(Supplied material begins)
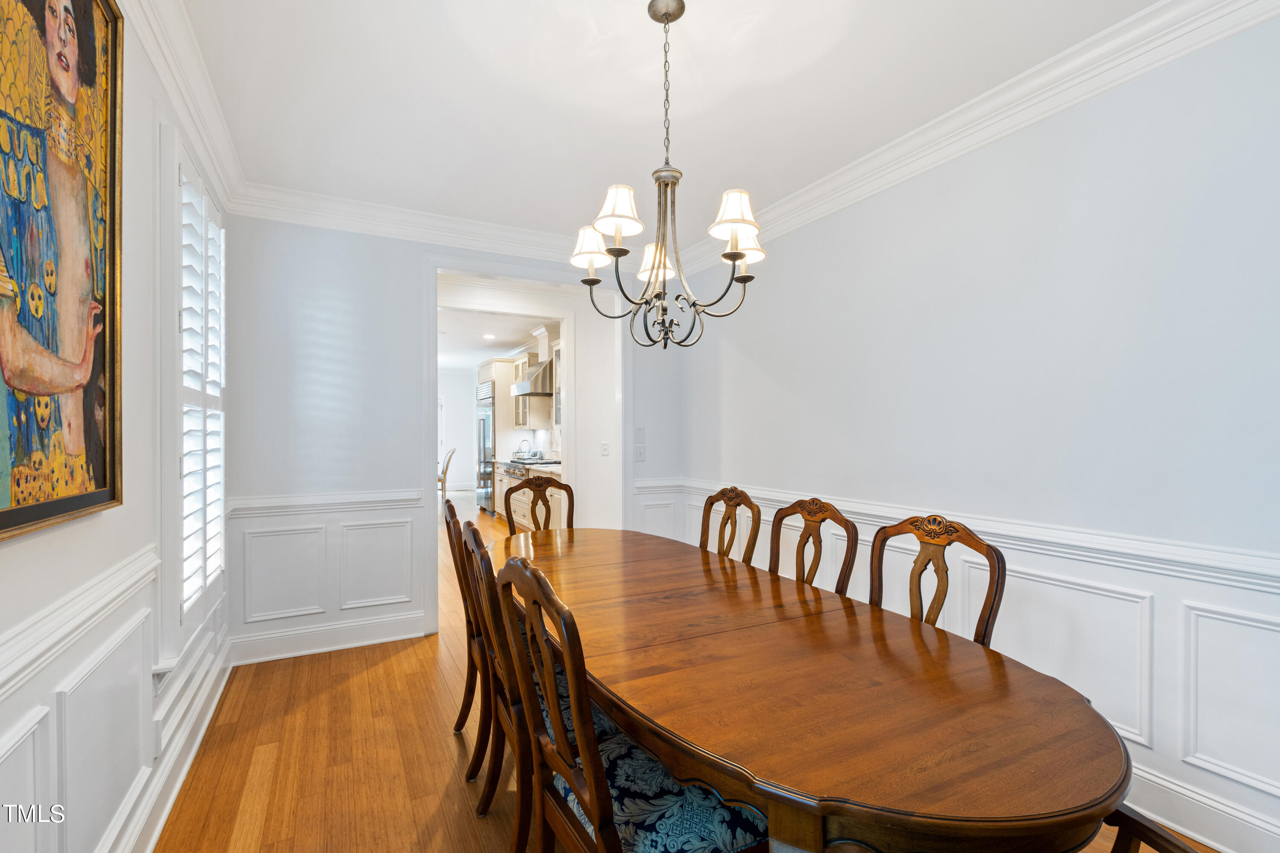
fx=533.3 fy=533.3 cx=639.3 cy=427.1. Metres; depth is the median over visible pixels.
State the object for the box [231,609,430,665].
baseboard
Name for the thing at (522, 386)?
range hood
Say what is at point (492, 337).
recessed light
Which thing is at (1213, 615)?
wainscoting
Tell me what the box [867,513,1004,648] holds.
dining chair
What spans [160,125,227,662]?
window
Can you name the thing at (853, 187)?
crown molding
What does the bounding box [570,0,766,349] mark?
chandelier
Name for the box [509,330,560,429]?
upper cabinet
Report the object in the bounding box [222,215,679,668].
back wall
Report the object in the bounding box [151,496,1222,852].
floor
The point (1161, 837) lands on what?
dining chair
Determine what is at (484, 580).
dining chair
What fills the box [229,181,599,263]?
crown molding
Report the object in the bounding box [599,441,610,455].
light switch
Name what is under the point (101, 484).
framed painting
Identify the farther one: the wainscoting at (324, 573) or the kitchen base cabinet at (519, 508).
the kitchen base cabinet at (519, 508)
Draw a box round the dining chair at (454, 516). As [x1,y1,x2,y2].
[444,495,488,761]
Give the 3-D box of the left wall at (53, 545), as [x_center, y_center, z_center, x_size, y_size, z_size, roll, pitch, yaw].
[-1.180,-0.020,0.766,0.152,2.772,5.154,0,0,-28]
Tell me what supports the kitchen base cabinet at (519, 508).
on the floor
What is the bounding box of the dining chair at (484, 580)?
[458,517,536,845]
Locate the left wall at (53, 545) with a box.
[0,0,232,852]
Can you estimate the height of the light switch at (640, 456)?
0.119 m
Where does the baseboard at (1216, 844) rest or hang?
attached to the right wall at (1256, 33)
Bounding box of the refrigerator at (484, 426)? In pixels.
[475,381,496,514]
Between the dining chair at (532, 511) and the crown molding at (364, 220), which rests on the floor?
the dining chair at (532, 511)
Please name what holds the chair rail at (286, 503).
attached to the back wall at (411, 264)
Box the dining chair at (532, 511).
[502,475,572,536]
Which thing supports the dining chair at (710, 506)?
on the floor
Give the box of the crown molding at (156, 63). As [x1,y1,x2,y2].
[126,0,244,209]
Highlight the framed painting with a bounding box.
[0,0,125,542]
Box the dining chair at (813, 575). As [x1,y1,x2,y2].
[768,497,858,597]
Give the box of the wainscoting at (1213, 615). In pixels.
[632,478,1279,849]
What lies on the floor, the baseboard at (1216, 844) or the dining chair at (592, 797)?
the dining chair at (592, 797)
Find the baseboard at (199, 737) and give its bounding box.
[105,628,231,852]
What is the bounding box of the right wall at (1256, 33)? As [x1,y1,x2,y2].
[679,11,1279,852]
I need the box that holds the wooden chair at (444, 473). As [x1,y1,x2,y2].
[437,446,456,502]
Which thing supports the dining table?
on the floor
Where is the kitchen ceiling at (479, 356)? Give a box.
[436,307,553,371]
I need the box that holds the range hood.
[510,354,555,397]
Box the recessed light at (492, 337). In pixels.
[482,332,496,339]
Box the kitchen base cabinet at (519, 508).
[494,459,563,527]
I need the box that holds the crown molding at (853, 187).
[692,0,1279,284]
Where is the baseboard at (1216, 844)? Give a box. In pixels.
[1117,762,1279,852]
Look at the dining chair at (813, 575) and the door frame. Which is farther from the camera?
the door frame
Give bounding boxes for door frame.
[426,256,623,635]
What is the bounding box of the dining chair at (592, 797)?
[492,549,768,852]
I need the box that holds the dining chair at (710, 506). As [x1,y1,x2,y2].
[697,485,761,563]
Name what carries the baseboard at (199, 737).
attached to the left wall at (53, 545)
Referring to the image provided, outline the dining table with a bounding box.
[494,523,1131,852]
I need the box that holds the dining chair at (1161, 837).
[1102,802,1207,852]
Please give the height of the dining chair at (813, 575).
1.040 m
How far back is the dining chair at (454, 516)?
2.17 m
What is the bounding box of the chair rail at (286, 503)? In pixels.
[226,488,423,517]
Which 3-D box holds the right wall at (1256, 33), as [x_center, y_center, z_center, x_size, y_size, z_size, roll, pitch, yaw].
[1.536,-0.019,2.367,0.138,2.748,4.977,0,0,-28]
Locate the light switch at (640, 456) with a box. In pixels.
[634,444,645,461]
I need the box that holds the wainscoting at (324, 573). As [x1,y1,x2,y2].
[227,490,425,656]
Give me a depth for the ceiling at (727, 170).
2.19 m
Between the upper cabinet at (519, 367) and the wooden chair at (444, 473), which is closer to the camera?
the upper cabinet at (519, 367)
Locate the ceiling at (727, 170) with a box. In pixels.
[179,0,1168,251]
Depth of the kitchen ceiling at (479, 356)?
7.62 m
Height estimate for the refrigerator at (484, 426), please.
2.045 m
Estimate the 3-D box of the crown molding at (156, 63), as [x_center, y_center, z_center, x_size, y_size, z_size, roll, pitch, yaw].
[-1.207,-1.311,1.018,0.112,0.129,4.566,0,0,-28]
(Supplied material ends)
▶ [Work task] Could you retype all the entries exactly, skipping the pictures?

▶ [Exercise response]
fx=533.3 fy=533.3 cx=639.3 cy=427.1. Metres; depth is the median over visible pixels.
State the object for the box [231,609,430,665].
baseboard
Name for the thing at (522, 386)?
range hood
Say what is at point (492, 337).
recessed light
Which thing is at (1213, 615)?
wainscoting
Tell me what the box [867,513,1004,648] holds.
dining chair
What spans [160,125,227,662]?
window
Can you name the thing at (853, 187)?
crown molding
What does the bounding box [570,0,766,349] mark?
chandelier
Name for the box [509,330,560,429]?
upper cabinet
Report the object in the bounding box [222,215,679,668].
back wall
Report the object in the bounding box [151,496,1222,852].
floor
The point (1161, 837) lands on what?
dining chair
Determine what is at (484, 580).
dining chair
What fills the box [229,181,599,263]?
crown molding
Report the object in the bounding box [599,441,610,455].
light switch
Name what is under the point (101, 484).
framed painting
Identify the farther one: the wainscoting at (324, 573) or the kitchen base cabinet at (519, 508).
the kitchen base cabinet at (519, 508)
Draw a box round the dining chair at (454, 516). As [x1,y1,x2,y2].
[444,495,488,761]
Give the 3-D box of the left wall at (53, 545), as [x_center, y_center, z_center, x_size, y_size, z_size, roll, pitch, yaw].
[-1.180,-0.020,0.766,0.152,2.772,5.154,0,0,-28]
Tell me what supports the kitchen base cabinet at (519, 508).
on the floor
What is the bounding box of the dining chair at (484, 580)?
[458,517,536,845]
Locate the left wall at (53, 545) with a box.
[0,0,232,852]
Can you estimate the height of the light switch at (640, 456)?
0.119 m
Where does the baseboard at (1216, 844) rest or hang?
attached to the right wall at (1256, 33)
Bounding box of the refrigerator at (484, 426)? In pixels.
[475,381,496,514]
Between the dining chair at (532, 511) and the crown molding at (364, 220), which rests on the floor?
the dining chair at (532, 511)
Please name what holds the chair rail at (286, 503).
attached to the back wall at (411, 264)
Box the dining chair at (532, 511).
[502,475,572,536]
Which thing supports the dining chair at (710, 506)?
on the floor
Give the box of the crown molding at (156, 63). As [x1,y1,x2,y2].
[126,0,244,209]
Highlight the framed painting with a bounding box.
[0,0,125,542]
Box the dining chair at (813, 575). As [x1,y1,x2,y2].
[768,497,858,597]
Give the box of the wainscoting at (1213, 615). In pixels.
[632,478,1279,849]
What lies on the floor, the baseboard at (1216, 844) or the dining chair at (592, 797)?
the dining chair at (592, 797)
Find the baseboard at (199, 737) and give its bounding box.
[105,628,231,852]
What is the bounding box of the right wall at (1256, 33)? As [x1,y1,x2,y2].
[679,11,1279,852]
I need the box that holds the wooden chair at (444, 473). As [x1,y1,x2,y2].
[437,446,456,502]
Which thing supports the dining table?
on the floor
Where is the kitchen ceiling at (479, 356)? Give a box.
[436,307,553,371]
I need the box that holds the range hood.
[510,354,555,397]
Box the recessed light at (492, 337). In pixels.
[482,332,496,339]
Box the kitchen base cabinet at (519, 508).
[494,459,563,527]
I need the box that holds the crown molding at (853, 187).
[692,0,1279,284]
Where is the baseboard at (1216, 844)? Give a box. In pixels.
[1117,762,1279,852]
Look at the dining chair at (813, 575) and the door frame. Which is farther from the camera?
the door frame
Give bounding boxes for door frame.
[426,256,623,635]
What is the bounding box of the dining chair at (592, 797)?
[492,549,768,852]
I need the box that holds the dining chair at (710, 506). As [x1,y1,x2,y2].
[697,485,761,563]
Name what carries the baseboard at (199, 737).
attached to the left wall at (53, 545)
Referring to the image provided, outline the dining table with a bounding box.
[494,523,1131,852]
I need the box that holds the dining chair at (1161, 837).
[1102,802,1207,852]
Please give the height of the dining chair at (813, 575).
1.040 m
How far back is the dining chair at (454, 516)?
2.17 m
What is the bounding box of the chair rail at (286, 503)? In pixels.
[226,488,423,517]
Which 3-D box holds the right wall at (1256, 33), as [x_center, y_center, z_center, x_size, y_size, z_size, roll, pitch, yaw].
[1.536,-0.019,2.367,0.138,2.748,4.977,0,0,-28]
Locate the light switch at (640, 456) with a box. In pixels.
[634,444,645,461]
I need the box that holds the wainscoting at (324, 573). As [x1,y1,x2,y2].
[227,490,425,656]
Give me a depth for the ceiling at (727, 170).
2.19 m
Between the upper cabinet at (519, 367) and the wooden chair at (444, 473), which is closer to the camera?
the upper cabinet at (519, 367)
Locate the ceiling at (727, 170) with a box. In pixels.
[179,0,1168,251]
Depth of the kitchen ceiling at (479, 356)?
7.62 m
Height estimate for the refrigerator at (484, 426), please.
2.045 m
Estimate the 3-D box of the crown molding at (156, 63), as [x_center, y_center, z_center, x_size, y_size, z_size, roll, pitch, yaw].
[-1.207,-1.311,1.018,0.112,0.129,4.566,0,0,-28]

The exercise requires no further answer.